AMEERALIFE.COM, JAKARTA -- Beredarnya video perbuatan cabul seorang anak lelaki terhadap jamaah perempuan yang sedang sholat di Masjid Agung Praya Lombok, NTB menjadi sorotan banyak pihak. Warganet berkomentar bahwa sikap tak patut yang melanggar norma agama dan norma susila itu merupakan akibat dari gencarnya paparan pornografi.
Benarkah Indonesia kini berada dalam kondisi darurat pornografi sehingga mengimbas generasi muda? Ketua Komisi Dakwah Majelis Ulama Indonesia (MUI) Pusat, Ahmad Zubaidi, berpendapat bahwa satu kasus saja tidak bisa digeneralisasi untuk keseluruhan generasi.
"Tentu kasus seperti ini tidak bisa digeneralisasi. Namun, kewaspadaan kita semua harus ditingkatkan. Ini menjadi cerminan buat kita semua supaya berhati-hati, di mana pun berada," ujar Zubaidi kepada Republika.co.id, Jumat (19/1/2024).

Baris dari sumber data

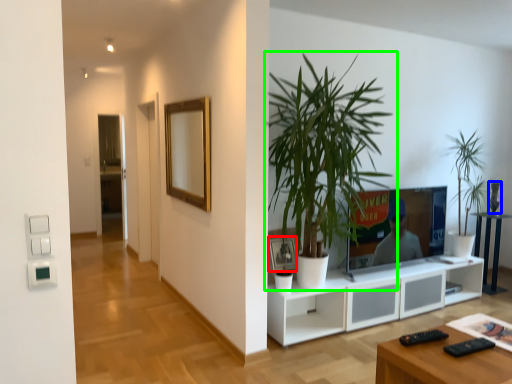
Question: Which object is positioned farthest from picture frame (highlighted by a red box)? Select from vase (highlighted by a blue box) and houseplant (highlighted by a green box).

Choices:
 (A) vase
 (B) houseplant

Answer: (A)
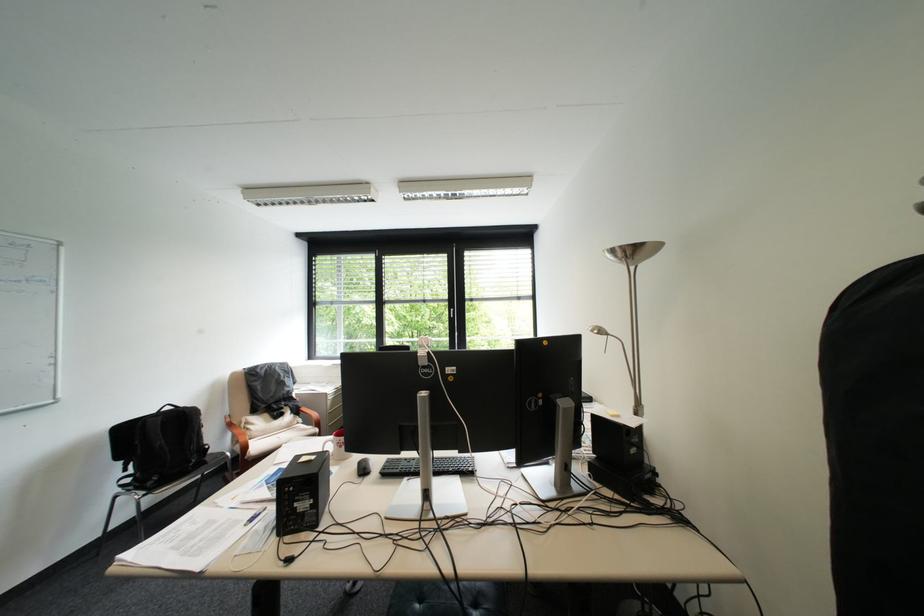
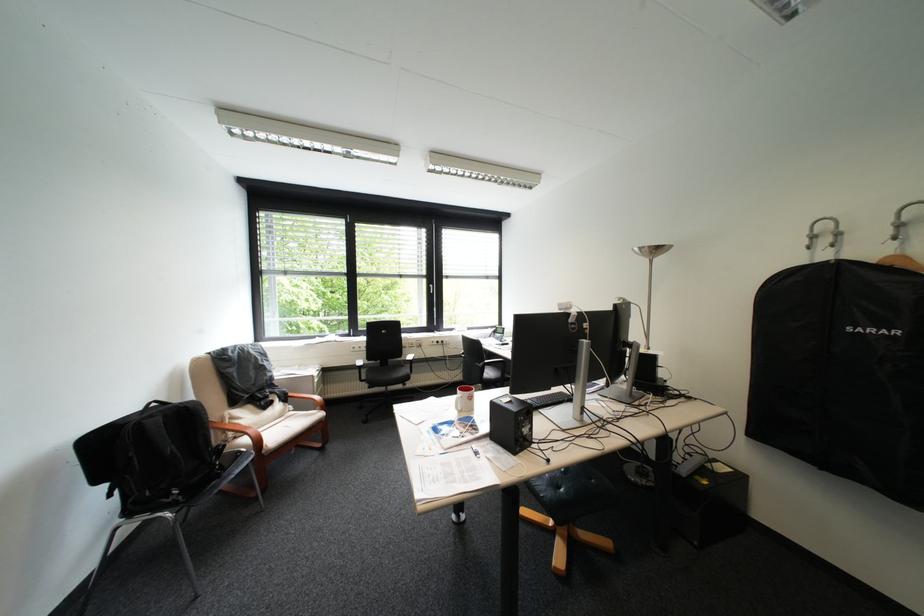
Where in the second image is the point corresponding to point (219, 446) from the first image?

(231, 445)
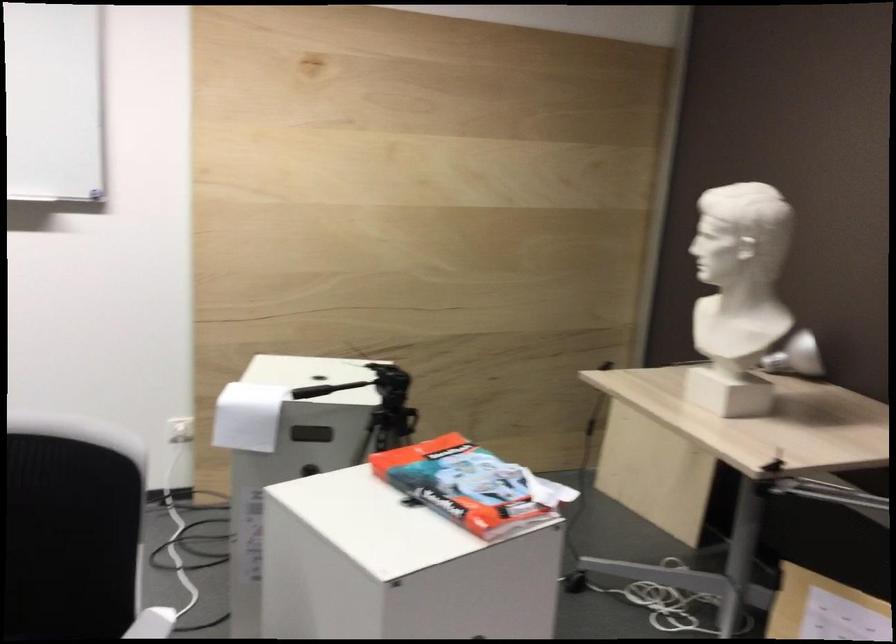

Tujuan tugas: Tuliskan kembali secara persis bagian teks yang diberikan di atas, dimulai dari "AMEERALIFE.COM, JAKARTA -- Beredarnya" dan berakhir pada "Republika.co.id, Jumat (19/1/2024).".

Hasil latihan:
AMEERALIFE.COM, JAKARTA -- Beredarnya video perbuatan cabul seorang anak lelaki terhadap jamaah perempuan yang sedang sholat di Masjid Agung Praya Lombok, NTB menjadi sorotan banyak pihak. Warganet berkomentar bahwa sikap tak patut yang melanggar norma agama dan norma susila itu merupakan akibat dari gencarnya paparan pornografi.
Benarkah Indonesia kini berada dalam kondisi darurat pornografi sehingga mengimbas generasi muda? Ketua Komisi Dakwah Majelis Ulama Indonesia (MUI) Pusat, Ahmad Zubaidi, berpendapat bahwa satu kasus saja tidak bisa digeneralisasi untuk keseluruhan generasi.
"Tentu kasus seperti ini tidak bisa digeneralisasi. Namun, kewaspadaan kita semua harus ditingkatkan. Ini menjadi cerminan buat kita semua supaya berhati-hati, di mana pun berada," ujar Zubaidi kepada Republika.co.id, Jumat (19/1/2024).